There has been a lot of commentary around the VC world recently. The most interesting was fellow InfoWorld blogger whurley, who addressed the issue that cloud computing could be hurting venture capitalism, sighting the fact that cloud computing is reducing the need for capital, thus the need for venture capitalists.
Additionally, there has a been a lot of blogging out there around the shift to cloud computing by the VC, and how everyone who has something resembling software is making a play for the clouds, no matter if they have a legitimate offering or not. Indeed, I'm getting inundated with requests for briefings around "new cloud computing" offerings, typically from companies selling on-premise software just looking to become more relevant.
So, remember SOA? It's been out there as a notion of years, and there are clearly many venture-backed companies selling SOA, but I don't see new venture-backed SOA startups, and the money flowing into the existing players seems to be from the existing investors, and also seems to be contracting.
A few may not need as much venture. Guys like Active Endpoints are reporting strong sales among the smaller players, but others are reducing the burn to account for the reduced support from venture. Personally, I'm seeing a lot of product management and product marketing people out on the street now, laid off from venture-based SOA startups.

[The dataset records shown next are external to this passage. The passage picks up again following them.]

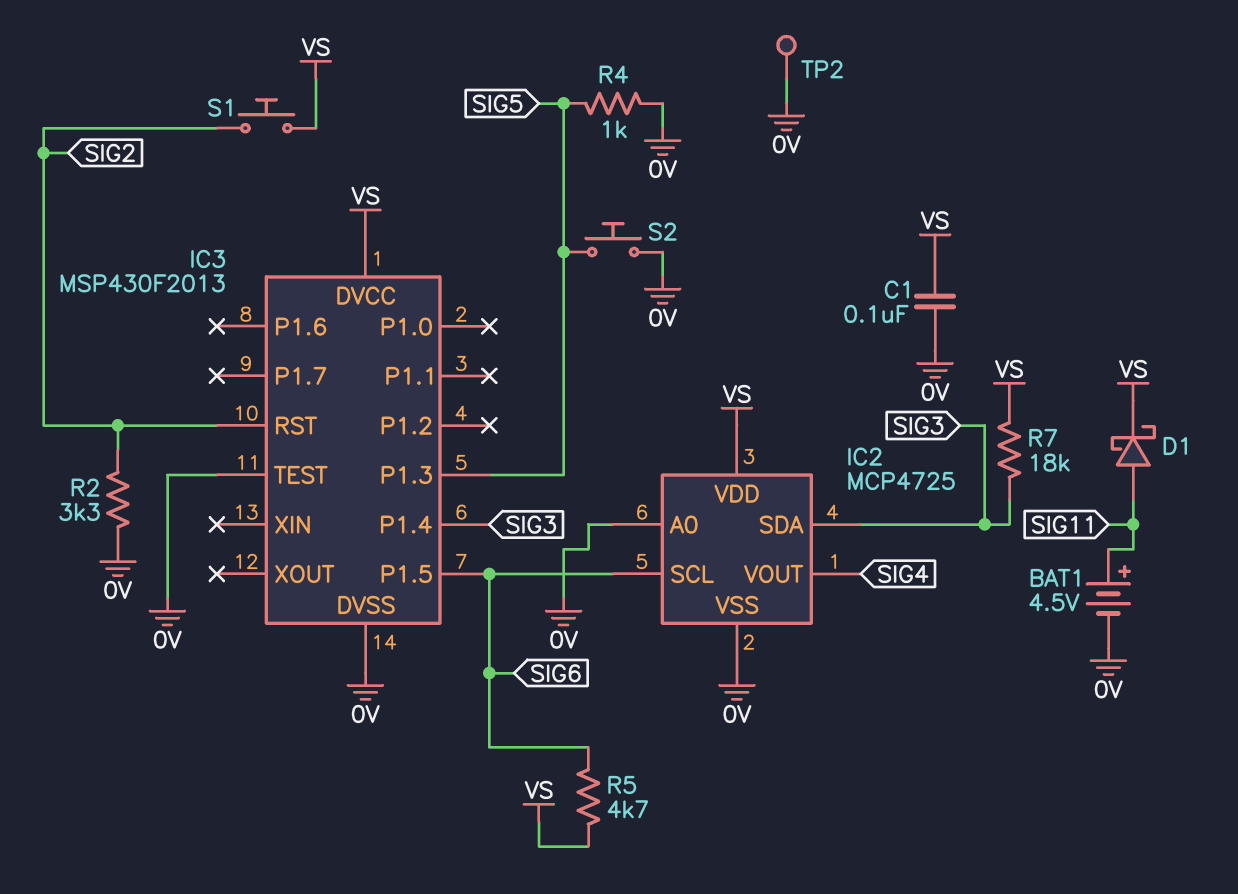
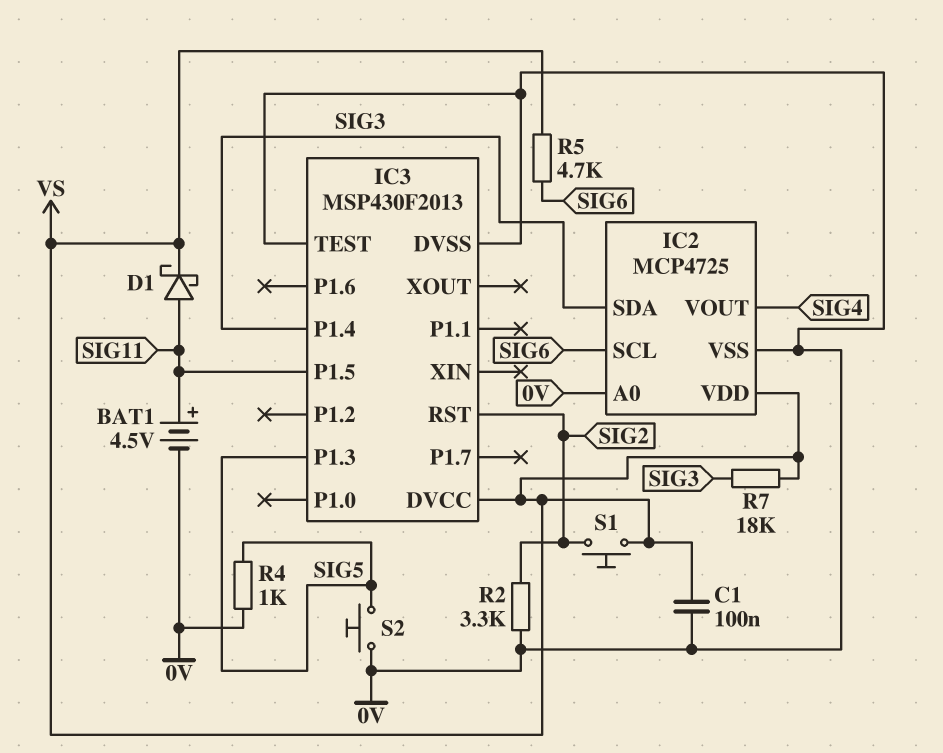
IC3 pin P1.5: SIG6 -> SIG11
TP2: test point (0V) -> none

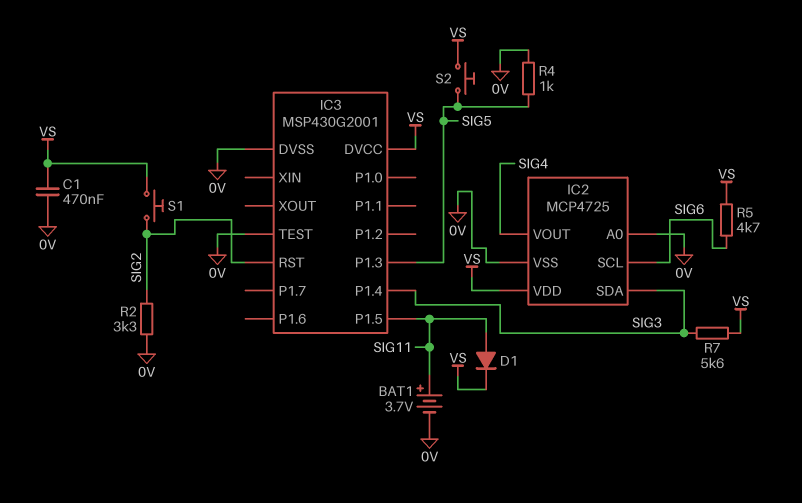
BAT1: 4.5V (plus SIG11, minus 0V) -> 3.7V (plus SIG11, minus 0V)
C1: 100nF (0V, VS) -> 470nF (0V, VS)
D1: schottky (A SIG11, K VS) -> diode (A SIG11, K VS)
IC3: MSP430F2013 -> MSP430G2001
R7: 18k (SIG3, VS) -> 5.6k (SIG3, VS)
S2: button (0V, SIG5) -> button (SIG5, VS)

The larger players are reporting strong SOA sales, relative to the economy, but they don't need to rely on venture capital.
The fact of the matter is that SOA is now middle-aged when you consider the maturation of the SOA hype cycle, and at this point most of the better smaller players have either figured out how to become profitable -- thus don't need VC -- or have been purchased during the serial SOA consolidation that took place a few years ago.

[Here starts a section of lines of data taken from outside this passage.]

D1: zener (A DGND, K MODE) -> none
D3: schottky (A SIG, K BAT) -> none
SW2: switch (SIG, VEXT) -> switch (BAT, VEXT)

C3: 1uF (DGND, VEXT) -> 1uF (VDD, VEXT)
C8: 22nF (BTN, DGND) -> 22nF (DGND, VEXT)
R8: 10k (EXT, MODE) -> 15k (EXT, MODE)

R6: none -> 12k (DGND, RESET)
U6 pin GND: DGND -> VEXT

The VC guys have a tendency to spend in areas they collectively consider "emerging," such as cloud computing, and thus I'm sure many VC pitches talking about "SOA," "agility," and "reuse" just are not getting the play these days. Moreover, many existing VC-backed SOA companies may find that the money they need just won't be there; thus, a few will sell on the cheap and a few will close their doors. It's all part of the natural cycle of technology, but painful nonetheless.